Work required | All lines from the one containing "48 276 15.08" to the end of the listing below are to be reproduced exactly, and no others.
BEGIN Records provided
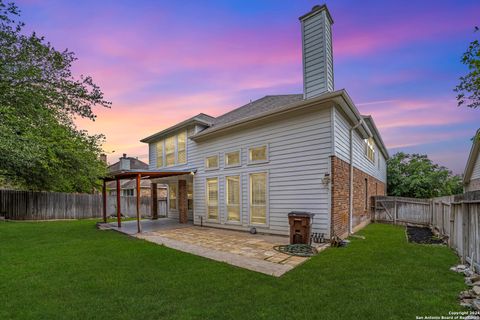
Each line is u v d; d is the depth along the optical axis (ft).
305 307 10.73
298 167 26.27
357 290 12.28
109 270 16.15
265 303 11.18
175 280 14.19
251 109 38.65
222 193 34.55
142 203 67.36
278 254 19.77
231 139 33.71
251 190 30.81
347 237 26.35
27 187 51.21
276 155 28.27
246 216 31.12
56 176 46.78
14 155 26.17
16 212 50.60
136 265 17.19
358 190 33.78
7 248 23.11
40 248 22.97
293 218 23.04
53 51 26.84
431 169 65.46
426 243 24.52
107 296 12.17
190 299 11.71
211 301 11.49
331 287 12.78
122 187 86.84
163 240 26.48
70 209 56.39
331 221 23.52
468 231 15.93
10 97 24.58
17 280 14.40
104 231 34.30
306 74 28.19
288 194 26.94
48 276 15.08
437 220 31.35
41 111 26.55
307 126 25.82
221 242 24.77
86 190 67.92
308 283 13.42
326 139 24.38
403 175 66.74
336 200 24.12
END Records provided
Task response |
48 276 15.08
437 220 31.35
41 111 26.55
307 126 25.82
221 242 24.77
86 190 67.92
308 283 13.42
326 139 24.38
403 175 66.74
336 200 24.12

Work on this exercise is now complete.